**Assignment:** Across all lines of the entries, tally those with the word "September" in them. The reply is the tally, by itself.
+++ The data
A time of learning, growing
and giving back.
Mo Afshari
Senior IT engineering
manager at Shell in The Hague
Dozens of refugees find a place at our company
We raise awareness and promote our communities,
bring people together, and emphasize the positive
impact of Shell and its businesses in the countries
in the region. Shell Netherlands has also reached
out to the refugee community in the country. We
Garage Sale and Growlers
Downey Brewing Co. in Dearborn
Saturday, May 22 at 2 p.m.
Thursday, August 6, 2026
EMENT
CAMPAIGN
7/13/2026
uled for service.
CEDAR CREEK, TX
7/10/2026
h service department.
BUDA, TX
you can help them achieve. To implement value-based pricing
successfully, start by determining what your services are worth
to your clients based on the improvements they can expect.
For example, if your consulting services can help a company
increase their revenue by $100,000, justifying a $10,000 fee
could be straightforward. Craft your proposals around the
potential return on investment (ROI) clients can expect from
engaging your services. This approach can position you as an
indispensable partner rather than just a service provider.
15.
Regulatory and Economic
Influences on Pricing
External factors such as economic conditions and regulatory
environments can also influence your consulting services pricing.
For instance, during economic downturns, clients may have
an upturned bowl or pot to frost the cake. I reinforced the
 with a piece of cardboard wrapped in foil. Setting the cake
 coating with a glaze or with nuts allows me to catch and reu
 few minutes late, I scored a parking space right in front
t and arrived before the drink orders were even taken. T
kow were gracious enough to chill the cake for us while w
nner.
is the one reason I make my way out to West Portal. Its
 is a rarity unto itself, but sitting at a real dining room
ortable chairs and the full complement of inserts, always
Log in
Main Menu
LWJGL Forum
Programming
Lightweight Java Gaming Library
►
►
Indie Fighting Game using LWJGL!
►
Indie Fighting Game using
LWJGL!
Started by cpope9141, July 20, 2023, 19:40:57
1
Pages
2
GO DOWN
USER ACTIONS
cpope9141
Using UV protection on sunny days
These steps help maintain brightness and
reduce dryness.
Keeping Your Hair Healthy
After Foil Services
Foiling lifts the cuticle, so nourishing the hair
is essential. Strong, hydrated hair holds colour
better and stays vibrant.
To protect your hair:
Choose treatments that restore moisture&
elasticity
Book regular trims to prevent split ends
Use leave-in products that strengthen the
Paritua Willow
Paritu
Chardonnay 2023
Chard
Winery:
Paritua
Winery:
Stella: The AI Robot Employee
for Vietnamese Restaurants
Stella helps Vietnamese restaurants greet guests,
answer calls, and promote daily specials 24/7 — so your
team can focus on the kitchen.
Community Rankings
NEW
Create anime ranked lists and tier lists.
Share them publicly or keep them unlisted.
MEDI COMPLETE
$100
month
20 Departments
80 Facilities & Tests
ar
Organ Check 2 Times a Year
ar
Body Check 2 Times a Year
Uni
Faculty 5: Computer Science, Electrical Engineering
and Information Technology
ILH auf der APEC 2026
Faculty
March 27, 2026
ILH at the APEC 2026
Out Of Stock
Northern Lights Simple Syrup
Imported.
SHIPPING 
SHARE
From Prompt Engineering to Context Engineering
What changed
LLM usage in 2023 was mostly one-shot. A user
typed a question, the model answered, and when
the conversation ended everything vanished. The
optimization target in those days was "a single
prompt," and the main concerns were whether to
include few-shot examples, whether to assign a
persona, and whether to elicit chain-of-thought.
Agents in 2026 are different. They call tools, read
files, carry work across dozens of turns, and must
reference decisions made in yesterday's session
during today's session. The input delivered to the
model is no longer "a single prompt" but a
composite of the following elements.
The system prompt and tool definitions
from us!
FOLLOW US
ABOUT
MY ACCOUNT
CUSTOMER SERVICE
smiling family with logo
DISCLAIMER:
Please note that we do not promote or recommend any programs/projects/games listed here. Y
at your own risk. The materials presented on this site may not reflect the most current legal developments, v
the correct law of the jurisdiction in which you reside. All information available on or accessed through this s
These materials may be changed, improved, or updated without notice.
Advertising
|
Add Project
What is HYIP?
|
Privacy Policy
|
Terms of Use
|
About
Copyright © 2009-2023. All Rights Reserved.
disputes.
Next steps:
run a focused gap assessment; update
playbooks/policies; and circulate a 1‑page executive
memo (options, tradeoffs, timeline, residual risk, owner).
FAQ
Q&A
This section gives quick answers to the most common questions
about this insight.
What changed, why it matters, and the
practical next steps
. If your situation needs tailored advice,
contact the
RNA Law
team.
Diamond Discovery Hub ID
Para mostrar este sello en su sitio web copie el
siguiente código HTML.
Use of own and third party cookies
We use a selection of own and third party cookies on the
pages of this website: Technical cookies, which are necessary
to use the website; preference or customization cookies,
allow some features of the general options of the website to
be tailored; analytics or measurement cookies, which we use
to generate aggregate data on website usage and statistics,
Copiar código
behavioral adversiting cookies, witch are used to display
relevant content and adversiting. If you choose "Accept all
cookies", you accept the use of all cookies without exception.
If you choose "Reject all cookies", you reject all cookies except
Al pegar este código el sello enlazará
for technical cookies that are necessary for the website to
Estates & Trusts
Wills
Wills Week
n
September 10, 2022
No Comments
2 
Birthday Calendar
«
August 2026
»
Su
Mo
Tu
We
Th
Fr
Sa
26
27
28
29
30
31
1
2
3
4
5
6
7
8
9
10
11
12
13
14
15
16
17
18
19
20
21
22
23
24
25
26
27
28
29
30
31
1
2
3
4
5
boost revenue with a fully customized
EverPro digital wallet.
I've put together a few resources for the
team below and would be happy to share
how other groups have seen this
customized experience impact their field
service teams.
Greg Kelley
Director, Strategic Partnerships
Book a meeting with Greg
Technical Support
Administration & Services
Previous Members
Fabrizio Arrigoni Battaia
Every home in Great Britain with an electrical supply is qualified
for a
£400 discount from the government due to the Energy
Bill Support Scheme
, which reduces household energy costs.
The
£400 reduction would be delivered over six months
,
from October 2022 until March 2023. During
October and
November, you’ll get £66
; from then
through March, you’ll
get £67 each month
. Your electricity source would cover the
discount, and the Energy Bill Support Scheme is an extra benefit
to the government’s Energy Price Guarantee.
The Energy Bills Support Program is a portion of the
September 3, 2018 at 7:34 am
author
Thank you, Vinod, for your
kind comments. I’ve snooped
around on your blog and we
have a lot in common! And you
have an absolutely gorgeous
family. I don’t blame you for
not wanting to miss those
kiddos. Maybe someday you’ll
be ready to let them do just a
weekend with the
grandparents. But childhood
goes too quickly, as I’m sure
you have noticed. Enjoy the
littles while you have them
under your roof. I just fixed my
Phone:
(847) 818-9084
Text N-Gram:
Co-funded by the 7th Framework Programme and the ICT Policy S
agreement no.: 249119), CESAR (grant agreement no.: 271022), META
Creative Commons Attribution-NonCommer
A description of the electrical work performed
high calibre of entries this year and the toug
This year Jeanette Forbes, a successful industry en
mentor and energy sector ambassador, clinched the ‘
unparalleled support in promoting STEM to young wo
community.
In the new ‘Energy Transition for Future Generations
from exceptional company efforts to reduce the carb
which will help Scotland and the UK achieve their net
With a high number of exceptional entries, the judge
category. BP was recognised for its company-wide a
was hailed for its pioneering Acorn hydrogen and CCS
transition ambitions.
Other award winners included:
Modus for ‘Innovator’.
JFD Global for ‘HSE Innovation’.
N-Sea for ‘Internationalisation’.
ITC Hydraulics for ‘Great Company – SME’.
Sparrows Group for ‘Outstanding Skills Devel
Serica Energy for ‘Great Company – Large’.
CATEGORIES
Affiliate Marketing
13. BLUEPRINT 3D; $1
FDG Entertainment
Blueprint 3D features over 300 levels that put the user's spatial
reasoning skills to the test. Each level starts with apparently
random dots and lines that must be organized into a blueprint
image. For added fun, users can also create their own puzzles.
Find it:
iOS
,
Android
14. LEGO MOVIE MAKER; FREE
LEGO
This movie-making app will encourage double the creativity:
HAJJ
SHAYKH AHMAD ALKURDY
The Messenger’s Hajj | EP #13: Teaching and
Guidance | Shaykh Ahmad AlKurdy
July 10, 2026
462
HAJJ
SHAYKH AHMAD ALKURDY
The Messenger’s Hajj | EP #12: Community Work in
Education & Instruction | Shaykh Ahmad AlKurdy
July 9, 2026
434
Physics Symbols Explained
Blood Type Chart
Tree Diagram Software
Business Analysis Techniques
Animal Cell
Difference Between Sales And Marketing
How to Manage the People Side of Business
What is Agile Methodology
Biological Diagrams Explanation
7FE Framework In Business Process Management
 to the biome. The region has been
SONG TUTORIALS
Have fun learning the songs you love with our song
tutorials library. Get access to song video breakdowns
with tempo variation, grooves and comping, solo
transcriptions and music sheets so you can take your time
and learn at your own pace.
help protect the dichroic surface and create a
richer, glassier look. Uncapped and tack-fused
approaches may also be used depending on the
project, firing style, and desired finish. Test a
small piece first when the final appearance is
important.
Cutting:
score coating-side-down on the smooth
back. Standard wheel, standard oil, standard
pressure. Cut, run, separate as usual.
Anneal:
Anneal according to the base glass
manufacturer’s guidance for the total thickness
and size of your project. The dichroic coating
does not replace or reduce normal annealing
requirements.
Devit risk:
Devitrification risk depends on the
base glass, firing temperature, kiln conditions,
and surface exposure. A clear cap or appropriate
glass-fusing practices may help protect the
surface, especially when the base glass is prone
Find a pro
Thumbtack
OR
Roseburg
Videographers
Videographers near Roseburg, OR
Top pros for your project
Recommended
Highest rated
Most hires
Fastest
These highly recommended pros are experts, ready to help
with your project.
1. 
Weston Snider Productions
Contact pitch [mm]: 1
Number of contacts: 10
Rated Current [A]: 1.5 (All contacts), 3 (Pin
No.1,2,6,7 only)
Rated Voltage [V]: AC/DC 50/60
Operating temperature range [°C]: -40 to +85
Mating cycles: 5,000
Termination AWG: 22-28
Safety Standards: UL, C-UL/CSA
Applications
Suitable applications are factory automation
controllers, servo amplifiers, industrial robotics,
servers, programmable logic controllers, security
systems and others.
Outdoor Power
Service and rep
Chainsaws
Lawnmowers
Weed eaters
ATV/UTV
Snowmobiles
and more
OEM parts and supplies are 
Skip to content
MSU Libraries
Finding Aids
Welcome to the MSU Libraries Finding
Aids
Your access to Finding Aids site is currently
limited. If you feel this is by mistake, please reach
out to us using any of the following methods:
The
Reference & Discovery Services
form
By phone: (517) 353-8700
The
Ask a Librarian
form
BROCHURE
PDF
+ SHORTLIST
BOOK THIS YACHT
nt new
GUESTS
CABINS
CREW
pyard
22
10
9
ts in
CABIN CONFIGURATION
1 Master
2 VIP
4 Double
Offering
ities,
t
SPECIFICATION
++++++
**Answer for the task:** 2